Auch andere Zahlen geben Anlass zu dieser Annahme. So wird davon ausgegangen, dass die Preise für Immobilien in den USA um bis zu 35 Prozent fallen werden und die Zahl der Zwangsversteigerungen weiter stark zunehmen wird. Economy.com rechnet damit, dass es erst 2011 zu einer Erholung am US-Immobilienmarkt kommen werde, der ein wesentlicher Faktor in der Krise ist. Da die Arbeitslosenquote schon im Januar auf 7,6 Prozent gestiegen ist, darf wegen der miesen Konjunkturdaten erwartet werden, dass sie im Bereich der Quote in Szenario 2 oder deutlich darüber liegen dürfte. Am Freitag, wenn die Arbeitslosenzahlen für Februar veröffentlicht werden, wird schon für Februar eine Quote von 8 Prozent erwartet.

Demnach verfügt der Stresstest real über kein Worst-Case-Szenario, um zu prüfen, ob die Banken in einem nachteiligeren Umfeld überlebensfähig wären. Und auch an anderen Stellen hakt es bei dem Test, denn die Angaben zur Prüfung stammen von den Bankern. Bisher ist nicht bekannt, ob und in welchem Umfang sie überprüft werden können. Die Frage drängt sich auf, warum die Banken nun die Verschleierungsstrategie aufgeben sollten, schließlich drohen vor allem den Verantwortlichen bei einem negativen Testergebnis Nachteile in Form von fallenden Gehältern, ausbleibenden Bonuszahlungen, die trotz der Krise weiter reichlich geflossen sind (Die Idiotisierung der Finanzmärkte).

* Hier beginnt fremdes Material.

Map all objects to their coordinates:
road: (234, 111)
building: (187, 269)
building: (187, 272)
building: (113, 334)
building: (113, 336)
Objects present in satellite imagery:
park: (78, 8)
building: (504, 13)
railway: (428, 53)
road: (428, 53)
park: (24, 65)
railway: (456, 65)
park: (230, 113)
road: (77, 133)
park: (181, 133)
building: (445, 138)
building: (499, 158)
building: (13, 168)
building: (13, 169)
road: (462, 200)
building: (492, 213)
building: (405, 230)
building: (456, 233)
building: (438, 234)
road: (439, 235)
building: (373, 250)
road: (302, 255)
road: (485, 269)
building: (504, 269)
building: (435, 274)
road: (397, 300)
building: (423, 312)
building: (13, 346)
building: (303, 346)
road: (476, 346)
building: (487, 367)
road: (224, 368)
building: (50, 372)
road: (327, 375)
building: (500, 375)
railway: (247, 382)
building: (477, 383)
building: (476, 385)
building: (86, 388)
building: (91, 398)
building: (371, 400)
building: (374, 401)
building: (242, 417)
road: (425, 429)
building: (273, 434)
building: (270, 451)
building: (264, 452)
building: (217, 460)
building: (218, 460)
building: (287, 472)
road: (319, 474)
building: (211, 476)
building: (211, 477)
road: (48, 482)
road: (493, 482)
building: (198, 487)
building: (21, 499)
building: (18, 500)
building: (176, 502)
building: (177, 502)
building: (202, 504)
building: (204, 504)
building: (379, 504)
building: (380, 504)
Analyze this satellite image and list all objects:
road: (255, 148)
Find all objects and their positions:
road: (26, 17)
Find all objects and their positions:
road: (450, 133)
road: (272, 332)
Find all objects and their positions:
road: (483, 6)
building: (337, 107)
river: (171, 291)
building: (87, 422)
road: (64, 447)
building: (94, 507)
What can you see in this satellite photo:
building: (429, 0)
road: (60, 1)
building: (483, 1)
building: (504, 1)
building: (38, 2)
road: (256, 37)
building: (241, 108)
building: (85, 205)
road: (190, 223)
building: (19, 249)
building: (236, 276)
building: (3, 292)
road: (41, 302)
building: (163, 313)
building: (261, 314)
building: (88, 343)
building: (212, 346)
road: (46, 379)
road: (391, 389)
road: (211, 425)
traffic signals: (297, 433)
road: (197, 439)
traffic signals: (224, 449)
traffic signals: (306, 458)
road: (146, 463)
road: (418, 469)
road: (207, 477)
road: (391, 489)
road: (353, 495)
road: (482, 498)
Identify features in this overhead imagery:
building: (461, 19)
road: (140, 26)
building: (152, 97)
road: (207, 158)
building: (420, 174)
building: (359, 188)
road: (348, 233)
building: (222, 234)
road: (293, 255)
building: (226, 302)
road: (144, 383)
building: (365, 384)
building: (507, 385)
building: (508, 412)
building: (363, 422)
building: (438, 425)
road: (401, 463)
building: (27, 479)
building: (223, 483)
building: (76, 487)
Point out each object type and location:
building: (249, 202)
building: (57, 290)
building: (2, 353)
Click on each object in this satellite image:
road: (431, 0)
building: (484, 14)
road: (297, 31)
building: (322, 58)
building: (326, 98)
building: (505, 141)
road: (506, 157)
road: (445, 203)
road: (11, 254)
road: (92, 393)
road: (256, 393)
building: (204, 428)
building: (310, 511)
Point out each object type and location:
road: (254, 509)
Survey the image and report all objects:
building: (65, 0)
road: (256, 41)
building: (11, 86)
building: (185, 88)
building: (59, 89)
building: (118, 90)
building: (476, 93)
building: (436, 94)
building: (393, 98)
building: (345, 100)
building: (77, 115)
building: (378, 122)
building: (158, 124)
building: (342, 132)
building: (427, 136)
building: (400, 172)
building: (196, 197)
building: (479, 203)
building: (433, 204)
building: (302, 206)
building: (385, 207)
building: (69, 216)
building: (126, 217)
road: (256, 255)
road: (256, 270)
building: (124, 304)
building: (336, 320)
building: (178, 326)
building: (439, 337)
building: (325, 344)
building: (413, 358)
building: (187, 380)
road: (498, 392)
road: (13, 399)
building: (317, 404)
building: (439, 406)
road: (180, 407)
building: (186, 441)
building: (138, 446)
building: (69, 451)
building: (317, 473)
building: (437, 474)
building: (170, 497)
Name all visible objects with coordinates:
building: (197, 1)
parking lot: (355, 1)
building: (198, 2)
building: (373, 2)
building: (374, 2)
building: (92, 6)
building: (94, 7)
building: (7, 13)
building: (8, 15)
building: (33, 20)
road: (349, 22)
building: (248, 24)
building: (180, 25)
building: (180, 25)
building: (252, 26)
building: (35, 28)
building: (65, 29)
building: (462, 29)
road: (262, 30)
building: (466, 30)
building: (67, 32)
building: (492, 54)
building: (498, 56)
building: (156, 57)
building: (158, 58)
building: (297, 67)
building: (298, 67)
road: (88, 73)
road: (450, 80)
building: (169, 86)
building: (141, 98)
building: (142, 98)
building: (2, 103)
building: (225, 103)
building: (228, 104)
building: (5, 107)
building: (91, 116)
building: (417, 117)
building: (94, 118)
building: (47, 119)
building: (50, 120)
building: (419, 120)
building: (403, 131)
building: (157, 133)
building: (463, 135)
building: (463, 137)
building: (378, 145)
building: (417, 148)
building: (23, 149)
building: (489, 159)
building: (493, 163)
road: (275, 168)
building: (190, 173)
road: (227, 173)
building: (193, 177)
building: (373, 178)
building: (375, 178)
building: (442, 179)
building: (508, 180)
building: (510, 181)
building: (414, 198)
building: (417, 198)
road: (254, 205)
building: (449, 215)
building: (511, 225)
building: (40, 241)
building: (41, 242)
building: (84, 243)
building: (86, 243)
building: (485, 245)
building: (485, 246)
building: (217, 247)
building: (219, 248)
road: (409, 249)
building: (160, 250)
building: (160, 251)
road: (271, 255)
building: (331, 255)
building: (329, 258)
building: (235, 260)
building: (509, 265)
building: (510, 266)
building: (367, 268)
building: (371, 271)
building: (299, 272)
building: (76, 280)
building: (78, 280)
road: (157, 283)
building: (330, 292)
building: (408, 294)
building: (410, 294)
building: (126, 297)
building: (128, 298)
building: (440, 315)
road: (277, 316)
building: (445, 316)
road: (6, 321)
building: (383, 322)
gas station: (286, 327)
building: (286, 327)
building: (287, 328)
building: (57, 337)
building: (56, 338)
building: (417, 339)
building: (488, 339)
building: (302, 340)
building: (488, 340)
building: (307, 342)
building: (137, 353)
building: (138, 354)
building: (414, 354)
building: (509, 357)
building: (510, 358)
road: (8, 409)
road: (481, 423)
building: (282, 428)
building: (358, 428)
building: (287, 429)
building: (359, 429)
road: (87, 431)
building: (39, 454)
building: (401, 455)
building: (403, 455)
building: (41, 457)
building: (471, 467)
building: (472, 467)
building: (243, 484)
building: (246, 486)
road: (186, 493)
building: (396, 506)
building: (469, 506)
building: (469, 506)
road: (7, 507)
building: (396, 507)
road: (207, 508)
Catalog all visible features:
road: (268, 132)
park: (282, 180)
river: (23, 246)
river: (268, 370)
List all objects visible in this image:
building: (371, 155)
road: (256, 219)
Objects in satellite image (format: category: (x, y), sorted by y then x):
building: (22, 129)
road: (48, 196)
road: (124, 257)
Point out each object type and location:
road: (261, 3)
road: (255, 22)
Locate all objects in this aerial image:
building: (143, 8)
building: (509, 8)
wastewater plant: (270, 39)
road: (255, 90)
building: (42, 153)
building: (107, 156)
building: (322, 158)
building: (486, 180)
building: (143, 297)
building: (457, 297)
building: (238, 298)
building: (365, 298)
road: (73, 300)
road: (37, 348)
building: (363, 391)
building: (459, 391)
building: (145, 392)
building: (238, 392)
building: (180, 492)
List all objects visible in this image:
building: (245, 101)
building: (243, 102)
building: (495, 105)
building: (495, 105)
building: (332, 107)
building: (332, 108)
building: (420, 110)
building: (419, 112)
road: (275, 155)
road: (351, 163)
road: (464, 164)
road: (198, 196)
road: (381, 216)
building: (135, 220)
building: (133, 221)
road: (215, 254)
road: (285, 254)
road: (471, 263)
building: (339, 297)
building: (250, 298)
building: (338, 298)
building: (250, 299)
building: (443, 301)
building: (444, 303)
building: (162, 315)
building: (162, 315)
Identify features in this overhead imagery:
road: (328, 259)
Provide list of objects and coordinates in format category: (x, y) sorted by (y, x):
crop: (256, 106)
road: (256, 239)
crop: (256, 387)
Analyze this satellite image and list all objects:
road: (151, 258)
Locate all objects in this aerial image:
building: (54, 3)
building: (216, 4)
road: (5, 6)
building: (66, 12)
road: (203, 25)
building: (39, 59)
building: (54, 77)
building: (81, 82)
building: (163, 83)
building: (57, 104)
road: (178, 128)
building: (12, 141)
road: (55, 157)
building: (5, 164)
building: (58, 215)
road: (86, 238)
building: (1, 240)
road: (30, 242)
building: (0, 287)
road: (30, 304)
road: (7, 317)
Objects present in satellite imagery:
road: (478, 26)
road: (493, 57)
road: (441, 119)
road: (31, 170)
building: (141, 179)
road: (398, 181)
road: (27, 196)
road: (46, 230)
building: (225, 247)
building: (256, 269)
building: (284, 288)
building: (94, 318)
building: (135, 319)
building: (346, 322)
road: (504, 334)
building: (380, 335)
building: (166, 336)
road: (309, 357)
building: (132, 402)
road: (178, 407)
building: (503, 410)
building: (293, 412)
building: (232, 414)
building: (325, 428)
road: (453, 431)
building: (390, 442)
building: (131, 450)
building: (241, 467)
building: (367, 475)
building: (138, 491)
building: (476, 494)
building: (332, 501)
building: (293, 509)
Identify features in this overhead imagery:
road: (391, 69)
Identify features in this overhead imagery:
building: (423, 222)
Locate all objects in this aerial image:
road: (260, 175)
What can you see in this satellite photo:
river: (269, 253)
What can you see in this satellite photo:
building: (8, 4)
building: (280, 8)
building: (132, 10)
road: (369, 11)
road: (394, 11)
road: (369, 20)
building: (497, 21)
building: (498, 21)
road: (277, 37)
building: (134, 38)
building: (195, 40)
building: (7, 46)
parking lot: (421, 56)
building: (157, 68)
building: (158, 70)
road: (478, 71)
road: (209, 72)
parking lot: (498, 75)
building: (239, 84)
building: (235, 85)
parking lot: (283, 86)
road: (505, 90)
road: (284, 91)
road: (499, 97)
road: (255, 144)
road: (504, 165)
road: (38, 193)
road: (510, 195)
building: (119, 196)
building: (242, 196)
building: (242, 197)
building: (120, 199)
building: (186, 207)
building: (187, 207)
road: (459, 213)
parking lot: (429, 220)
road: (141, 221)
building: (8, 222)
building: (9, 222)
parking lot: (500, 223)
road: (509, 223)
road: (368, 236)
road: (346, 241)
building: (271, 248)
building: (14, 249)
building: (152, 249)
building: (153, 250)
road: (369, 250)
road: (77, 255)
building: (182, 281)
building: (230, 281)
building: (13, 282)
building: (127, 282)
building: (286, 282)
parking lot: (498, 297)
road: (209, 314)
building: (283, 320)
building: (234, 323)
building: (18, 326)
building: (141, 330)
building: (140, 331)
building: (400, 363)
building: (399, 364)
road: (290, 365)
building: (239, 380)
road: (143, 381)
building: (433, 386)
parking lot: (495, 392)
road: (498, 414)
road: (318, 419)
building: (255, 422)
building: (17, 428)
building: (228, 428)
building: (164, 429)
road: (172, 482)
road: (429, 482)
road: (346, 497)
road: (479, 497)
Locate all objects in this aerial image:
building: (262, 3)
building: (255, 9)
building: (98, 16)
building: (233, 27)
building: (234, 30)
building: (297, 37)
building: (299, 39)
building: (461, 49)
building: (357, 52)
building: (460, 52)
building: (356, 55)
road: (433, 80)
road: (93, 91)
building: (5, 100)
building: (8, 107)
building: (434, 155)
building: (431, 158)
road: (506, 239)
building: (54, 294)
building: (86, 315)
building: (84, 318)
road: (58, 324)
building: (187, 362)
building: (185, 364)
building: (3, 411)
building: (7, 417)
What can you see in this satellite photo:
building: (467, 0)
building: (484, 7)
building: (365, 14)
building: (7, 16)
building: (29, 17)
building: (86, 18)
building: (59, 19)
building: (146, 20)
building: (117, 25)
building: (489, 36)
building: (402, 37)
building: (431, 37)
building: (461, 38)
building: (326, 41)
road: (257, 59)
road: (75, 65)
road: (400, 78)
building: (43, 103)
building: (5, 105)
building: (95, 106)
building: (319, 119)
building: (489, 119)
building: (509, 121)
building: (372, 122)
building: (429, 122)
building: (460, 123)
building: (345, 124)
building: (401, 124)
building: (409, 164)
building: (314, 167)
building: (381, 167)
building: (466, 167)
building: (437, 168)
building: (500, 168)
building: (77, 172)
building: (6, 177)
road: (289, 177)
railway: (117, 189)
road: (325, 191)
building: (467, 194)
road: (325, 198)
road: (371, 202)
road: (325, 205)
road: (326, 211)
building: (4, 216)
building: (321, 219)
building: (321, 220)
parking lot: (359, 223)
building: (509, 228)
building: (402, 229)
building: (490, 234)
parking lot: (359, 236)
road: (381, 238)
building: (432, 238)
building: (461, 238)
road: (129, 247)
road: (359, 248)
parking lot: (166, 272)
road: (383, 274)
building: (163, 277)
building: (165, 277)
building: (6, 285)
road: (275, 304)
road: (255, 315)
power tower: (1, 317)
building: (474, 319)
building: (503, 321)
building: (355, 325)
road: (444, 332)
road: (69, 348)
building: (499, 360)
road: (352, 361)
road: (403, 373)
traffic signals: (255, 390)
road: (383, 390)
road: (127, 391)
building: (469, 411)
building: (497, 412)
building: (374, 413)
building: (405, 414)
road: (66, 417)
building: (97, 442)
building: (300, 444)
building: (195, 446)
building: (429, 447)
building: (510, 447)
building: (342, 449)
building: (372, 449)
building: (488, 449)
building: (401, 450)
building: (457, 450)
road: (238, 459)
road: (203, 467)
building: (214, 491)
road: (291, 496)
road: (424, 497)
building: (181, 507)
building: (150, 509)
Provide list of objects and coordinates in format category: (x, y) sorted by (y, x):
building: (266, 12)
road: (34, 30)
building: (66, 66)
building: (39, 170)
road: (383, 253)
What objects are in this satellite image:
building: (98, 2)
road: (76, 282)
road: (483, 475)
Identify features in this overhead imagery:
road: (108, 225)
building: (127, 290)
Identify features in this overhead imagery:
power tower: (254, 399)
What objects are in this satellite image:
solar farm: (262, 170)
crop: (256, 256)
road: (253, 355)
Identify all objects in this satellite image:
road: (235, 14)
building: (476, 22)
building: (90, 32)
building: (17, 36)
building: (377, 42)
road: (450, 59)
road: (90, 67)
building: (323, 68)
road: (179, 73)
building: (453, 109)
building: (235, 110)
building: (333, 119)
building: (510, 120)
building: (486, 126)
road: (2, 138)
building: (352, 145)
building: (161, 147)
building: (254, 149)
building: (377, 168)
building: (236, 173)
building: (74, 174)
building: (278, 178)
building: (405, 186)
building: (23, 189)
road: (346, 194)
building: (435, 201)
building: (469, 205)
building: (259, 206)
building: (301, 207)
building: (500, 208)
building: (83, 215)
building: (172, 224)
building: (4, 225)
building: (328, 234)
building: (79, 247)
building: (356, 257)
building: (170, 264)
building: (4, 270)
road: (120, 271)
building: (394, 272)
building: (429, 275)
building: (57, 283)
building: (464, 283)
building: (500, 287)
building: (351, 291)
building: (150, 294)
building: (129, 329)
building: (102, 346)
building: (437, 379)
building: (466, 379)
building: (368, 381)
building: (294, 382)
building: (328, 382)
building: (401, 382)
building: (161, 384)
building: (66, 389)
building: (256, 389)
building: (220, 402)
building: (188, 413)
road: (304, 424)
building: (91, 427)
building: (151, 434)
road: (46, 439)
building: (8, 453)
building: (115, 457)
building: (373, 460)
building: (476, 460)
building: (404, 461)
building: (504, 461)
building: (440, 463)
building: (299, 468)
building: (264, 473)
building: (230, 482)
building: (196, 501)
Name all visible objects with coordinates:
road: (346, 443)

Von Transparenz ist nicht viel zu sehen

Wer nach den eigenen Angaben keine ausreichende Kapitaldeckung mehr nachweisen kann, bekommt sechs Monate Zeit, sich das nötige Kapital über Kapitalerhöhungen zu besorgen oder muss Staatshilfe akzeptieren. Das läuft zunächst über stimmrechtslose Vorzugsaktien, wie im Fall der Citigroup, die bei Bedarf in Stammaktien umgewandelt werden können. Über diesen Weg hat das Finanzministerium die Citigroup nun teilverstaatlicht und hält 36 Prozent an der einst größten Bank der Welt. Finanzminister Timothy Geithner sprach sich zwar eindeutig gegen Verstaatlichungen aus, doch die Teilverstaatlichung weiterer Banken und die Anhebung der Staatsanteile bei teilverstaatlichten Banken ist angesichts des Krisenverlaufs kaum zu verhindern, da der Kapitalbedarf wegen steigender Kreditausfälle weiter steigt. In Großbritannien kann diese Entwicklung Link auf /blogs/8/132265 werden.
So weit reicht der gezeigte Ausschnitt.